- **Exercise details**:
Below are records; work out how many of their lines contain the word "split" and reply with the number only.

### Dataset excerpts ###

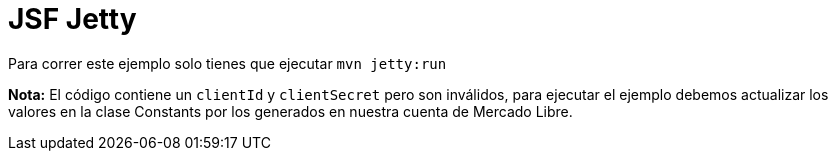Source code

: = JSF Jetty

Para correr este ejemplo solo tienes que ejecutar ```mvn jetty:run```

*Nota:* El código contiene un `clientId` y `clientSecret` pero son inválidos, para ejecutar el ejemplo debemos actualizar los valores en la clase Constants por los generados en nuestra cuenta de Mercado Libre.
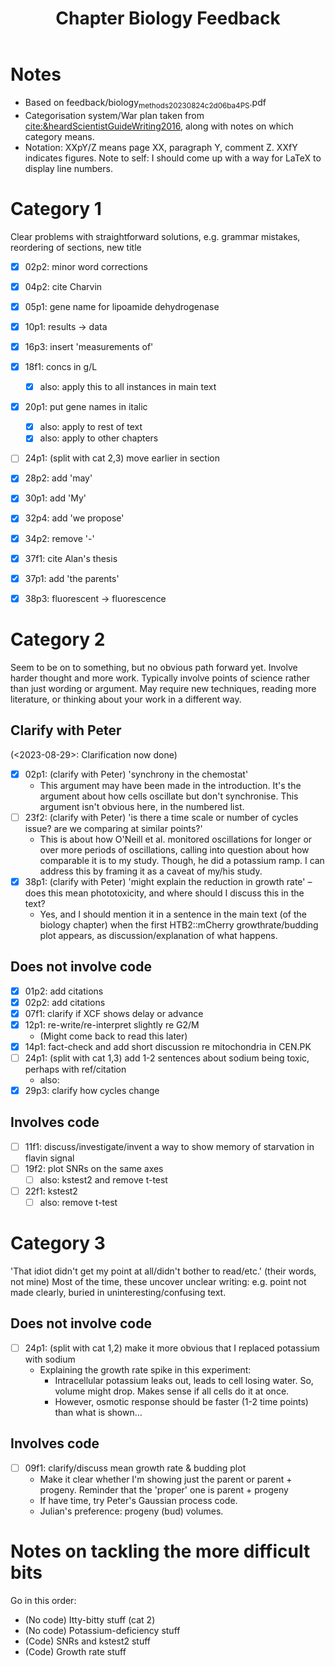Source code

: #+title: Chapter Biology Feedback

* Notes
- Based on feedback/biology_methods_20230824_c2d06ba4_PS.pdf
- Categorisation system/War plan taken from [[cite:&heardScientistGuideWriting2016]], along with notes on which category means.
- Notation: XXpY/Z means page XX, paragraph Y, comment Z.  XXfY indicates figures.  Note to self: I should come up with a way for LaTeX to display line numbers.

* Category 1
Clear problems with straightforward solutions, e.g. grammar mistakes, reordering of sections, new title

- [X] 02p2: minor word corrections
- [X] 04p2: cite Charvin
- [X] 05p1: gene name for lipoamide dehydrogenase
- [X] 10p1: results -> data
- [X] 16p3: insert 'measurements of'
- [X] 18f1: concs in g/L
  - [X] also: apply this to all instances in main text
- [X] 20p1: put gene names in italic
  - [X] also: apply to rest of text
  - [X] also: apply to other chapters
- [ ] 24p1: (split with cat 2,3) move earlier in section
- [X] 28p2: add 'may'
- [X] 30p1: add 'My'
- [X] 32p4: add 'we propose'

- [X] 34p2: remove '-'
- [X] 37f1: cite Alan's thesis
- [X] 37p1: add 'the parents'
- [X] 38p3: fluorescent -> fluorescence

* Category 2
Seem to be on to something, but no obvious path forward yet.
Involve harder thought and more work.  Typically involve points of science rather than just wording or argument.  May require new techniques, reading more literature, or thinking about your work in a different way.

** Clarify with Peter
(<2023-08-29>: Clarification now done)
- [X] 02p1: (clarify with Peter) 'synchrony in the chemostat'
  - This argument may have been made in the introduction.  It's the argument about how cells oscillate but don't synchronise.  This argument isn't obvious here, in the numbered list.
- [ ] 23f2: (clarify with Peter) 'is there a time scale or number of cycles issue?  are we comparing at similar points?'
  - This is about how O'Neill et al. monitored oscillations for longer or over more periods of oscillations, calling into question about how comparable it is to my study.  Though, he did a potassium ramp.  I can address this by framing it as a caveat of my/his study.
- [X] 38p1: (clarify with Peter) 'might explain the reduction in growth rate' -- does this mean phototoxicity, and where should I discuss this in the text?
  - Yes, and I should mention it in a sentence in the main text (of the biology chapter) when the first HTB2::mCherry growthrate/budding plot appears, as discussion/explanation of what happens.

** Does not involve code
- [X] 01p2: add citations
- [X] 02p2: add citations
- [X] 07f1: clarify if XCF shows delay or advance
- [X] 12p1: re-write/re-interpret slightly re G2/M
  - (Might come back to read this later)
- [X] 14p1: fact-check and add short discussion re mitochondria in CEN.PK
- [ ] 24p1: (split with cat 1,3) add 1-2 sentences about sodium being toxic, perhaps with ref/citation
  - also:
- [X] 29p3: clarify how cycles change

** Involves code
- [ ] 11f1: discuss/investigate/invent a way to show memory of starvation in flavin signal
- [ ] 19f2: plot SNRs on the same axes
  - [ ] also: kstest2 and remove t-test
- [ ] 22f1: kstest2
  - [ ] also: remove t-test

* Category 3
'That idiot didn't get my point at all/didn't bother to read/etc.' (their words, not mine)
Most of the time, these uncover unclear writing: e.g. point not made clearly, buried in uninteresting/confusing text.

** Does not involve code
- [ ] 24p1: (split with cat 1,2) make it more obvious that I replaced potassium with sodium
  - Explaining the growth rate spike in this experiment:
    - Intracellular potassium leaks out, leads to cell losing water.  So, volume might drop.  Makes sense if all cells do it at once.
    - However, osmotic response should be faster (1-2 time points) than what is shown...

** Involves code
- [ ] 09f1: clarify/discuss mean growth rate & budding plot
  - Make it clear whether I'm showing just the parent or parent + progeny.  Reminder that the 'proper' one is parent + progeny
  - If have time, try Peter's Gaussian process code.
  - Julian's preference: progeny (bud) volumes.

* Notes on tackling the more difficult bits
Go in this order:
- (No code) Itty-bitty stuff (cat 2)
- (No code) Potassium-deficiency stuff
- (Code) SNRs and kstest2 stuff
- (Code) Growth rate stuff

###

- **Solution**:
3